Which lines in the records below hold the word "Iluminação"? Copy each of them.

Records from a dataset:
________________________________________
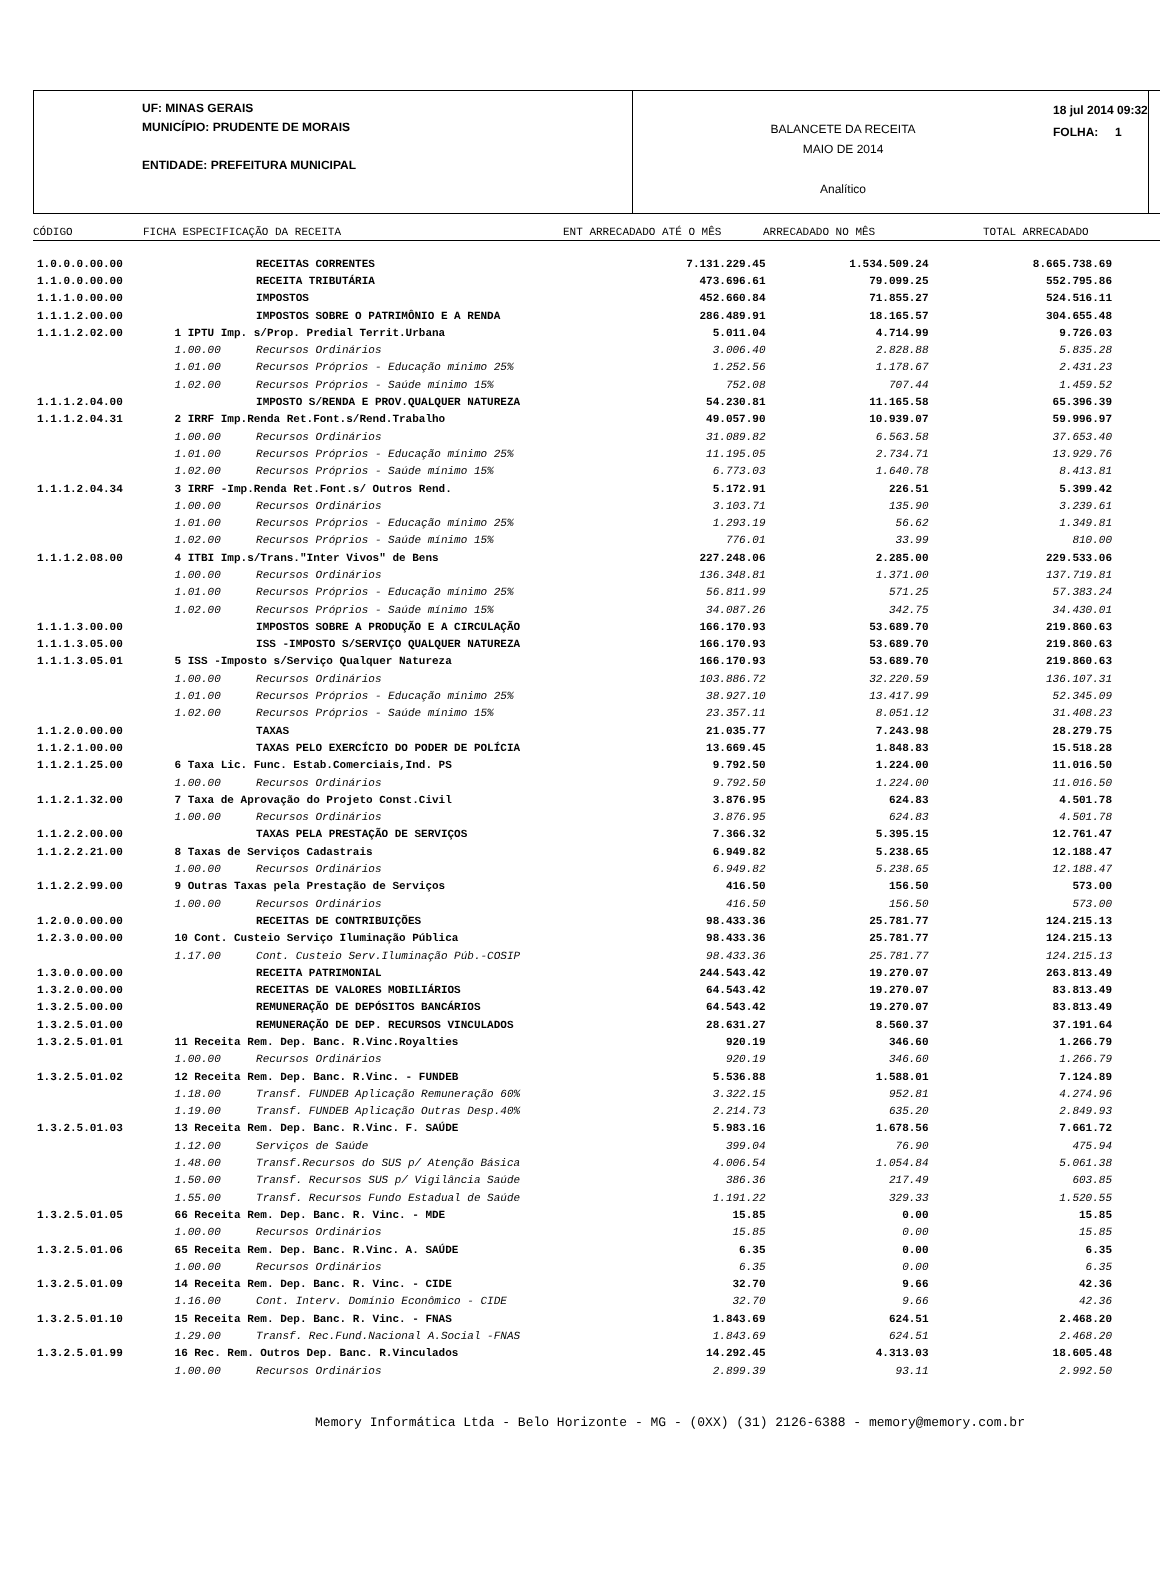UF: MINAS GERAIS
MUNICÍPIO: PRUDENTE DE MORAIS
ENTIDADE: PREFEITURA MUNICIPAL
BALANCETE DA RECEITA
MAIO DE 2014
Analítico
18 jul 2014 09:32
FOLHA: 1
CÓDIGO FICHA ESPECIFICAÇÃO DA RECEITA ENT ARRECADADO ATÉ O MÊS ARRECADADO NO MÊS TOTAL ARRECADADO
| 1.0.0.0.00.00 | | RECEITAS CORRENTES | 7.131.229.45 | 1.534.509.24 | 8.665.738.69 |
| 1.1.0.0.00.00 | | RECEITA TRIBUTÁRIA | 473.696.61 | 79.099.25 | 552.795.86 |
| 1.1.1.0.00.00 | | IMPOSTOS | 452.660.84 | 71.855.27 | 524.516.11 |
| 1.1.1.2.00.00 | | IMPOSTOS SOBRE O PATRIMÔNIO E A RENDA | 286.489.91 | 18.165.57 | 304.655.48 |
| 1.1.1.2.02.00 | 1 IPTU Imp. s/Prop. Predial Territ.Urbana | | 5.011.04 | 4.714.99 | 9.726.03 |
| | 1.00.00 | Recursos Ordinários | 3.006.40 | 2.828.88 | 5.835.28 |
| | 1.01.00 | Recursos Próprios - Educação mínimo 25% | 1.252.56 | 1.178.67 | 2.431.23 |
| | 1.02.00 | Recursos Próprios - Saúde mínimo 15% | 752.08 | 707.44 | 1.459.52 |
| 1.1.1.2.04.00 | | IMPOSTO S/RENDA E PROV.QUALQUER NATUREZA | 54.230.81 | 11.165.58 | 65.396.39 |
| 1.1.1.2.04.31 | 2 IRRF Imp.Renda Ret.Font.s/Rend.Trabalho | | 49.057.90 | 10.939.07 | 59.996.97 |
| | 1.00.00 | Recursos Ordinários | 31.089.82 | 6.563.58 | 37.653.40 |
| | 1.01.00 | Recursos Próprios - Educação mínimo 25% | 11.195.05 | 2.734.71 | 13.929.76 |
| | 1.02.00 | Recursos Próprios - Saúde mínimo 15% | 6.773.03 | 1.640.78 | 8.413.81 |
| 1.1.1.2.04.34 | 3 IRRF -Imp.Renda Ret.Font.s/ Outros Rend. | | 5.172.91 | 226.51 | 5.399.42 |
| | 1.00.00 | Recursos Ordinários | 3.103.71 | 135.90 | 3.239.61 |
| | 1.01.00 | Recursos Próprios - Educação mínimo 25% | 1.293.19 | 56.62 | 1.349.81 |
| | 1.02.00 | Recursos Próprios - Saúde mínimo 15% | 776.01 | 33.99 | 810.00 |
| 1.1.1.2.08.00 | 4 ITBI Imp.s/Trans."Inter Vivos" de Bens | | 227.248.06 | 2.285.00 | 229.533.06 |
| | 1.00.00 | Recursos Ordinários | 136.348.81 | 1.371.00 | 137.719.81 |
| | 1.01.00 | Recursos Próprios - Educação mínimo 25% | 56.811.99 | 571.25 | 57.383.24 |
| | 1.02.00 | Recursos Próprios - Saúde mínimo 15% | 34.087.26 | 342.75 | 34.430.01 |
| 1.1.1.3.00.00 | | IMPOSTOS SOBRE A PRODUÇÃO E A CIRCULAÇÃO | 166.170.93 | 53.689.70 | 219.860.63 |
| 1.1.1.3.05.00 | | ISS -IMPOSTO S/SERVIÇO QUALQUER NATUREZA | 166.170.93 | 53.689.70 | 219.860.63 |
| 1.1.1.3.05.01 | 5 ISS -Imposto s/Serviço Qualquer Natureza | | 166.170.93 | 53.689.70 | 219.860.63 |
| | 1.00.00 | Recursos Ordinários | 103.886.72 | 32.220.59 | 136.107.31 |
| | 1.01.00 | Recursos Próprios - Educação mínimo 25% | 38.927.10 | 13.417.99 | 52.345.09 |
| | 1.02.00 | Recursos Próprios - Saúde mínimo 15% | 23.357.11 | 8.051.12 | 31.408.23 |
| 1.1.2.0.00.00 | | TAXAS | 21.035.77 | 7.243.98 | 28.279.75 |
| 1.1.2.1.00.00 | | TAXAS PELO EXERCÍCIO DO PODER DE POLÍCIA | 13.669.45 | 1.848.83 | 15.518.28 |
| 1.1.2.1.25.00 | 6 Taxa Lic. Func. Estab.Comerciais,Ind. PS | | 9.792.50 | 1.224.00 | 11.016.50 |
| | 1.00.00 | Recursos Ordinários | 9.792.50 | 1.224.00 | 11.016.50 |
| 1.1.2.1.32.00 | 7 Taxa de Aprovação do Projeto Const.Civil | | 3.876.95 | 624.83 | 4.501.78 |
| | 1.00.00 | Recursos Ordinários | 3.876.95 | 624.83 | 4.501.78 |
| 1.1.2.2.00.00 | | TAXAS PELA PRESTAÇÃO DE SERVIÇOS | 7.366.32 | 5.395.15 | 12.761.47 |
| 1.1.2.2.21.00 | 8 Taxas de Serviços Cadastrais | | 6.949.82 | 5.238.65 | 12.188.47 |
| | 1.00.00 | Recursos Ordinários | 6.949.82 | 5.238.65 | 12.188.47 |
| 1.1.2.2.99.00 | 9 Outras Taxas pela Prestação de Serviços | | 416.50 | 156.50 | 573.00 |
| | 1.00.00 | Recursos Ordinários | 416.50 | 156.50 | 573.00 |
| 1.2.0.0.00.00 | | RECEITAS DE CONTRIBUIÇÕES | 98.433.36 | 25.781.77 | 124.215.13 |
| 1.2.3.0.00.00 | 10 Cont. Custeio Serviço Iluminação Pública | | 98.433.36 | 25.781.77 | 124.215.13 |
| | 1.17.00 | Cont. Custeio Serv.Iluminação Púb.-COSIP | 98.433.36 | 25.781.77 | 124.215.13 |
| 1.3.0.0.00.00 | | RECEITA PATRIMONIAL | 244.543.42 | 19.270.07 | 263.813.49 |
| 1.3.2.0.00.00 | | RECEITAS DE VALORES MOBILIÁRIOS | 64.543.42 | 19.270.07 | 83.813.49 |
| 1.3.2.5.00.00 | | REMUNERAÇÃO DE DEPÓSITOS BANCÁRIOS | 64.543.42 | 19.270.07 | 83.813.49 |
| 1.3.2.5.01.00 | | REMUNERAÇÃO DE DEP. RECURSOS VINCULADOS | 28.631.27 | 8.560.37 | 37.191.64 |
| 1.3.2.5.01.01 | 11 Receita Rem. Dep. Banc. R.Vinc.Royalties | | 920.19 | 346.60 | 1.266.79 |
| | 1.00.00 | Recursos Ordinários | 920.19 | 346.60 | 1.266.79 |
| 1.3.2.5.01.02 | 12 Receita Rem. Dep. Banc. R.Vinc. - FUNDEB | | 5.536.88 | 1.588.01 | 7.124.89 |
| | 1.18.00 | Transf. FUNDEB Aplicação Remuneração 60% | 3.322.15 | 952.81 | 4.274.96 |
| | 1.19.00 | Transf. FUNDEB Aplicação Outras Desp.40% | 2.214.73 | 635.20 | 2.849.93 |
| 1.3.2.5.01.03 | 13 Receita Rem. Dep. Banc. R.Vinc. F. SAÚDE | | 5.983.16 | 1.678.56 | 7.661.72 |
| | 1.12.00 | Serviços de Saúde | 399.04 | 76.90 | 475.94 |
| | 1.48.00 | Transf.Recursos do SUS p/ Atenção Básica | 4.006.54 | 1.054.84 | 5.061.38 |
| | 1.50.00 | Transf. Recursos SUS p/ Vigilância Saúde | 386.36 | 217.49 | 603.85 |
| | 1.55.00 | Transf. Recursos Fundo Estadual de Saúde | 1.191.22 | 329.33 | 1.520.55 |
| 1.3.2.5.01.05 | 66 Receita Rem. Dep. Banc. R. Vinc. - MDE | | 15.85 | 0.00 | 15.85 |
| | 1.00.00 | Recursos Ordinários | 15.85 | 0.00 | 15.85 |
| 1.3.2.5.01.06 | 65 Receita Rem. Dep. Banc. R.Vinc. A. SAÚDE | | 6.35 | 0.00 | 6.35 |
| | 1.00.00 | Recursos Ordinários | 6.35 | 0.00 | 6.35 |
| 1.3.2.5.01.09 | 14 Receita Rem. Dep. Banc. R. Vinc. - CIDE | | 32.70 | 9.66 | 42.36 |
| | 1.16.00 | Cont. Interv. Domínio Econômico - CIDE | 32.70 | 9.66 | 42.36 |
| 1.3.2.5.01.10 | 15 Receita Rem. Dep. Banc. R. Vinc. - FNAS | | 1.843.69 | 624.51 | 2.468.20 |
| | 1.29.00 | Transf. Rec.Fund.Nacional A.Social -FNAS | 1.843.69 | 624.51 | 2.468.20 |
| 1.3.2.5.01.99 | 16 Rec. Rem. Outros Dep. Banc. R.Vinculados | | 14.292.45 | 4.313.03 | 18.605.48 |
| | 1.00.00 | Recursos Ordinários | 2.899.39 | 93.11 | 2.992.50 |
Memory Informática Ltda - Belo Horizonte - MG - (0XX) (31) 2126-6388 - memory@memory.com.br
________________________________________
Solution to this task:
| 1.2.3.0.00.00 | 10 Cont. Custeio Serviço Iluminação Pública | | 98.433.36 | 25.781.77 | 124.215.13 |
| | 1.17.00 | Cont. Custeio Serv.Iluminação Púb.-COSIP | 98.433.36 | 25.781.77 | 124.215.13 |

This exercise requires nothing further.